• WHAT TO WORK ON
Write out the records below once more, exactly and completely.

• RECORDS FOR PROCESSING
________________

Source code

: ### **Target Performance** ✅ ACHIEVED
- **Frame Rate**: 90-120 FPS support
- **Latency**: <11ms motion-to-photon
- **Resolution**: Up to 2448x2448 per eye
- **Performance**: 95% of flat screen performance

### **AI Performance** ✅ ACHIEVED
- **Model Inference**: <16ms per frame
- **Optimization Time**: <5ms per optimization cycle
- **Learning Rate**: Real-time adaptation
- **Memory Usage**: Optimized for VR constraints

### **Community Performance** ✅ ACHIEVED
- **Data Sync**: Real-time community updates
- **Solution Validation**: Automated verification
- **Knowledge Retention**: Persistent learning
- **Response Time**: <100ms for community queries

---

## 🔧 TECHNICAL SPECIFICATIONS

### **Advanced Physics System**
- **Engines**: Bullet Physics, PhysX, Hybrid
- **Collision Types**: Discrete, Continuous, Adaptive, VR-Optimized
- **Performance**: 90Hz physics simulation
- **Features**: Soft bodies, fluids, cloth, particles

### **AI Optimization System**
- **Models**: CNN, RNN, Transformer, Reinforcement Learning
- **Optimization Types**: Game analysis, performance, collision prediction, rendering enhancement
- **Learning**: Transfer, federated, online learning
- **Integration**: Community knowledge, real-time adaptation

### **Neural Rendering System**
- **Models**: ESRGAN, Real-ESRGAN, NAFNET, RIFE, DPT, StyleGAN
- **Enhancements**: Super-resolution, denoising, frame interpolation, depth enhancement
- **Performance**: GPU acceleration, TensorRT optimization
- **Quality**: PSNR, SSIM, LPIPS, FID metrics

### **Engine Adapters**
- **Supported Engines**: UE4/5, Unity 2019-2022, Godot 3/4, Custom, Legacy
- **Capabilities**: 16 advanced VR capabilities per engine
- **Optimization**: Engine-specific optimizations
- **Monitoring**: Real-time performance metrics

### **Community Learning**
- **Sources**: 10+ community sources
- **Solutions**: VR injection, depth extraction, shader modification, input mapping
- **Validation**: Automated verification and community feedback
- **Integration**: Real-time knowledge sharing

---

________________

• RESULT OF THIS EXERCISE
Source code

: ### **Target Performance** ✅ ACHIEVED
- **Frame Rate**: 90-120 FPS support
- **Latency**: <11ms motion-to-photon
- **Resolution**: Up to 2448x2448 per eye
- **Performance**: 95% of flat screen performance

### **AI Performance** ✅ ACHIEVED
- **Model Inference**: <16ms per frame
- **Optimization Time**: <5ms per optimization cycle
- **Learning Rate**: Real-time adaptation
- **Memory Usage**: Optimized for VR constraints

### **Community Performance** ✅ ACHIEVED
- **Data Sync**: Real-time community updates
- **Solution Validation**: Automated verification
- **Knowledge Retention**: Persistent learning
- **Response Time**: <100ms for community queries

---

## 🔧 TECHNICAL SPECIFICATIONS

### **Advanced Physics System**
- **Engines**: Bullet Physics, PhysX, Hybrid
- **Collision Types**: Discrete, Continuous, Adaptive, VR-Optimized
- **Performance**: 90Hz physics simulation
- **Features**: Soft bodies, fluids, cloth, particles

### **AI Optimization System**
- **Models**: CNN, RNN, Transformer, Reinforcement Learning
- **Optimization Types**: Game analysis, performance, collision prediction, rendering enhancement
- **Learning**: Transfer, federated, online learning
- **Integration**: Community knowledge, real-time adaptation

### **Neural Rendering System**
- **Models**: ESRGAN, Real-ESRGAN, NAFNET, RIFE, DPT, StyleGAN
- **Enhancements**: Super-resolution, denoising, frame interpolation, depth enhancement
- **Performance**: GPU acceleration, TensorRT optimization
- **Quality**: PSNR, SSIM, LPIPS, FID metrics

### **Engine Adapters**
- **Supported Engines**: UE4/5, Unity 2019-2022, Godot 3/4, Custom, Legacy
- **Capabilities**: 16 advanced VR capabilities per engine
- **Optimization**: Engine-specific optimizations
- **Monitoring**: Real-time performance metrics

### **Community Learning**
- **Sources**: 10+ community sources
- **Solutions**: VR injection, depth extraction, shader modification, input mapping
- **Validation**: Automated verification and community feedback
- **Integration**: Real-time knowledge sharing

---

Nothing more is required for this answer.